> [Given data]
....................
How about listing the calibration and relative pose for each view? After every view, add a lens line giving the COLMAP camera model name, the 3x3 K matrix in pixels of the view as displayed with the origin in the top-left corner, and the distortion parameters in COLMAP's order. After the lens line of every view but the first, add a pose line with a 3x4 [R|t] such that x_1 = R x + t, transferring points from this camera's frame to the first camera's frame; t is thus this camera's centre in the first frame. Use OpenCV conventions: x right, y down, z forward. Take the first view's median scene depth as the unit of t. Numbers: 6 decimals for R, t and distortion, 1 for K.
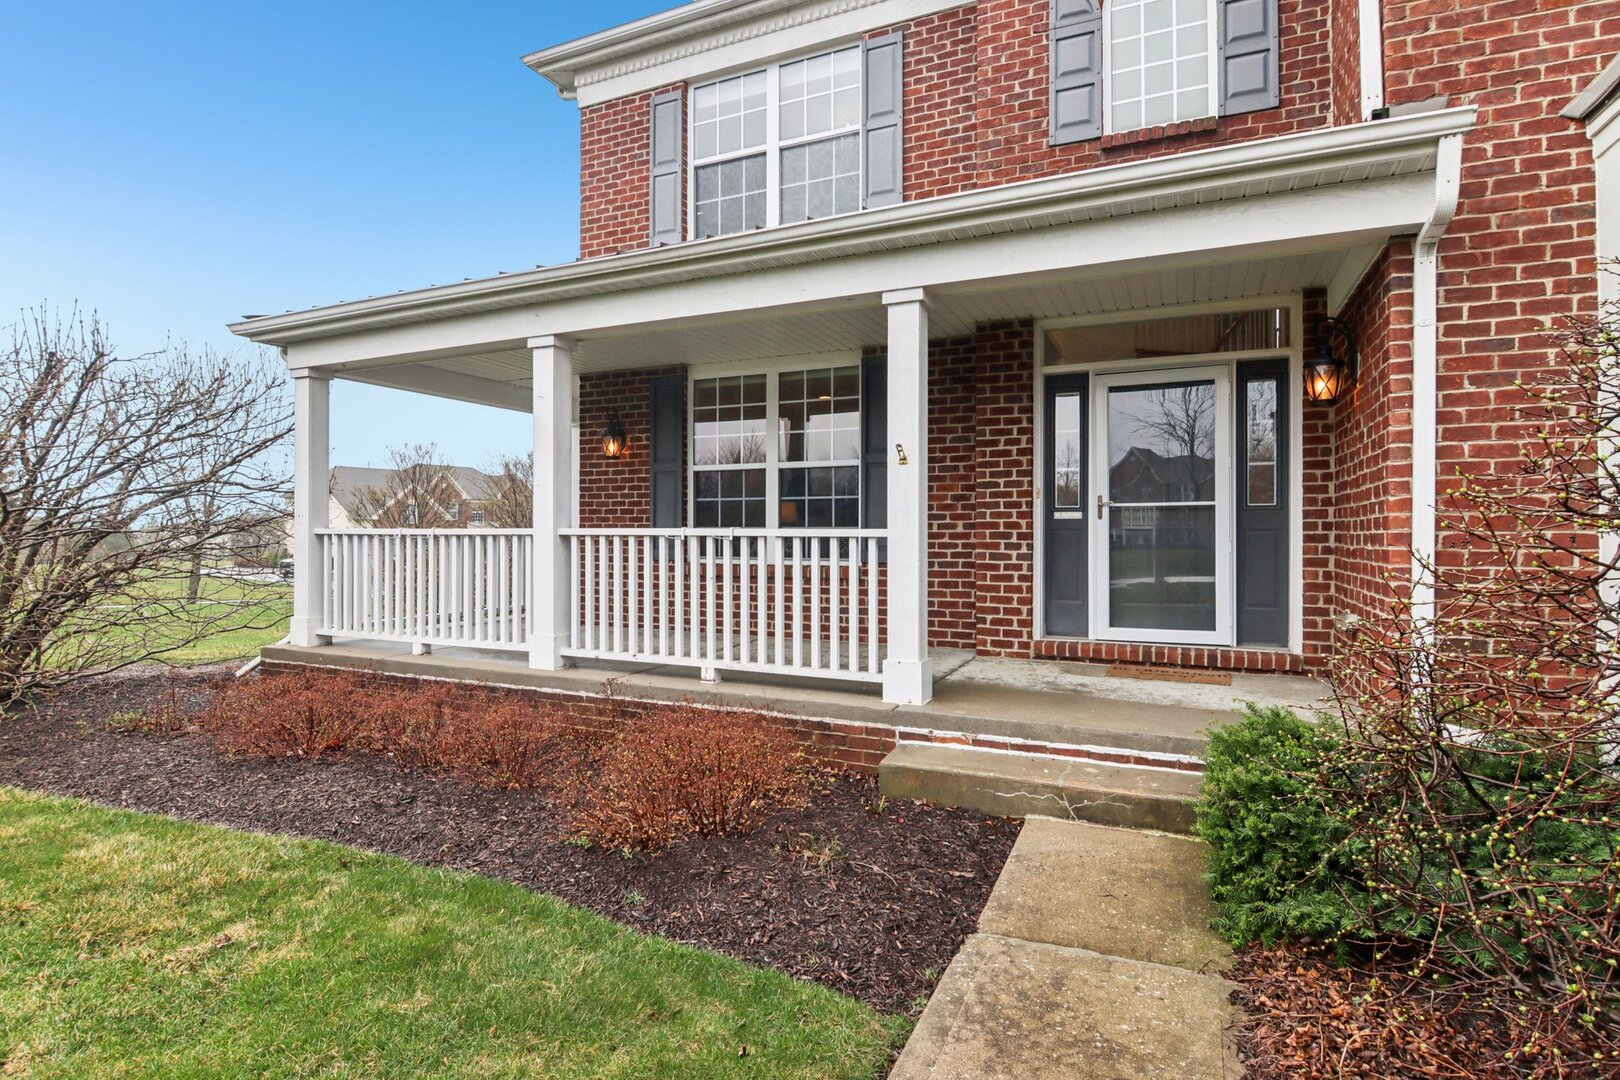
lens RADIAL K [[826.4, 0, 804.6], [0, 826.4, 538.0], [0, 0, 1]] dist [-0.012716, -0.001407]
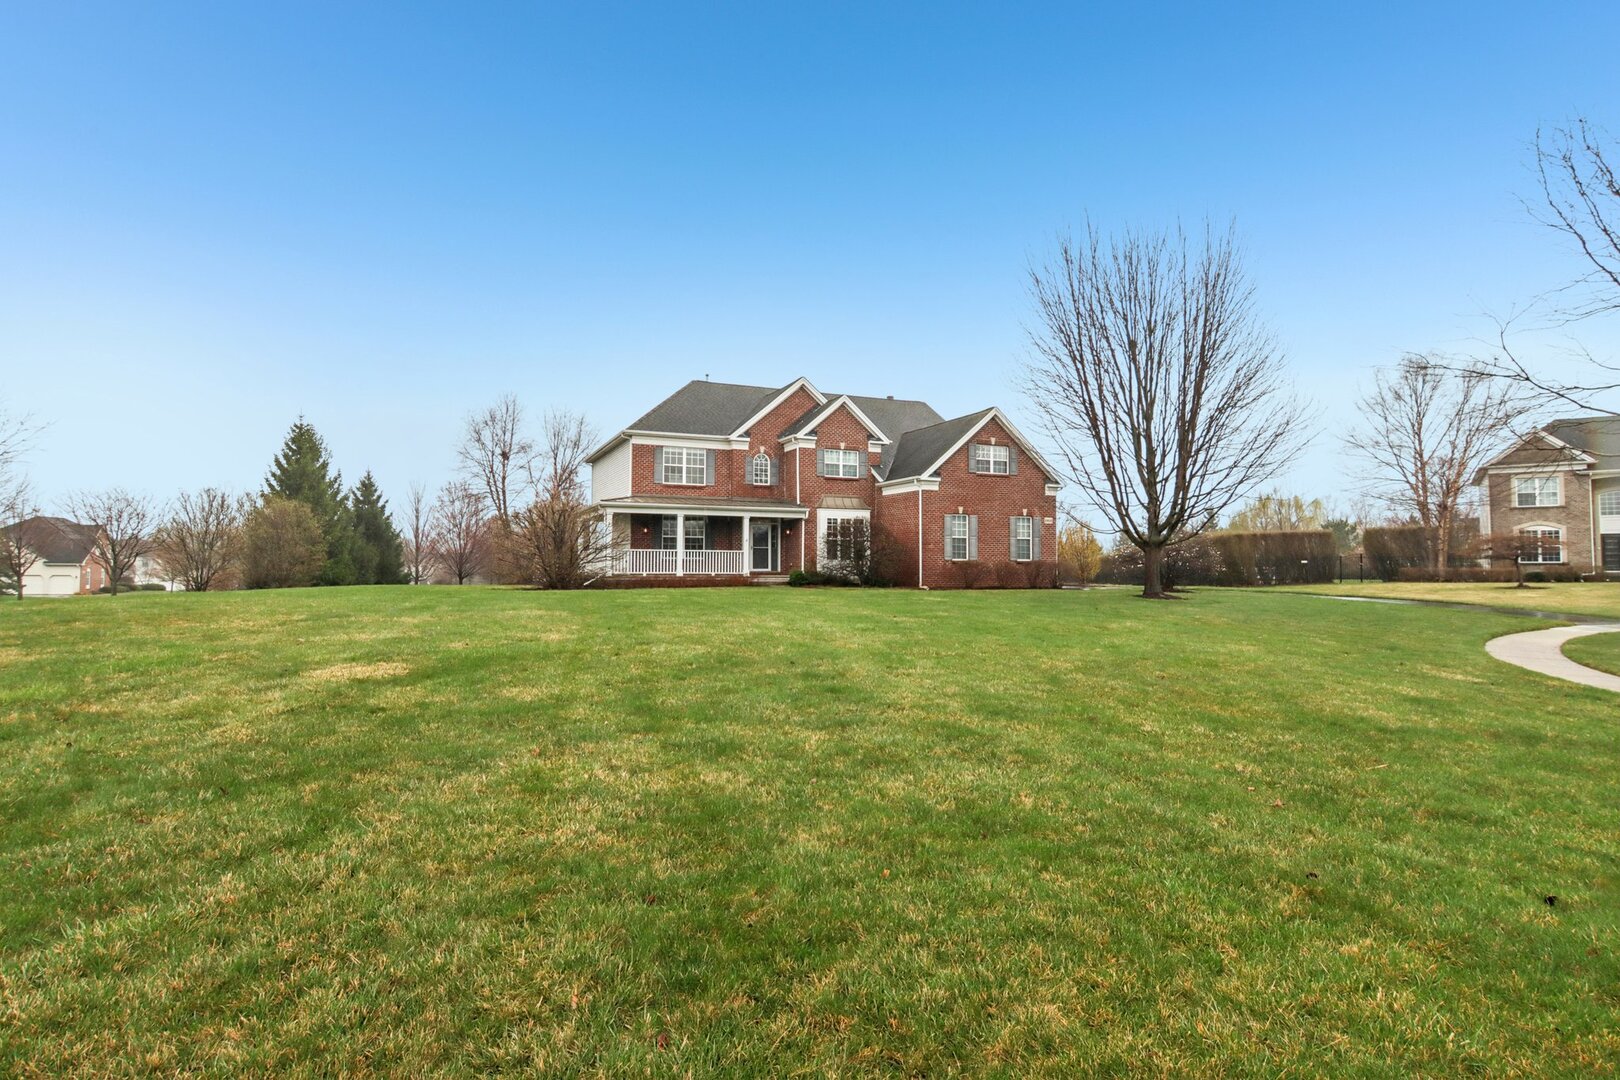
lens RADIAL K [[826.4, 0, 805.4], [0, 826.4, 548.8], [0, 0, 1]] dist [-0.012716, -0.001407]
pose [[0.662337, 0.022007, 0.748882, -3.215794], [-0.004002, 0.999658, -0.025838, 0.100319], [-0.749195, 0.014116, 0.662199, -2.686772]]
....................
> [Work to be completed]
The whole listing above must be set down again exactly, but without its images.

> [Response to the exercise]
How about listing the calibration and relative pose for each view? After every view, add a lens line giving the COLMAP camera model name, the 3x3 K matrix in pixels of the view as displayed with the origin in the top-left corner, and the distortion parameters in COLMAP's order. After the lens line of every view but the first, add a pose line with a 3x4 [R|t] such that x_1 = R x + t, transferring points from this camera's frame to the first camera's frame; t is thus this camera's centre in the first frame. Use OpenCV conventions: x right, y down, z forward. Take the first view's median scene depth as the unit of t. Numbers: 6 decimals for R, t and distortion, 1 for K.
lens RADIAL K [[826.4, 0, 804.6], [0, 826.4, 538.0], [0, 0, 1]] dist [-0.012716, -0.001407]
lens RADIAL K [[826.4, 0, 805.4], [0, 826.4, 548.8], [0, 0, 1]] dist [-0.012716, -0.001407]
pose [[0.662337, 0.022007, 0.748882, -3.215794], [-0.004002, 0.999658, -0.025838, 0.100319], [-0.749195, 0.014116, 0.662199, -2.686772]]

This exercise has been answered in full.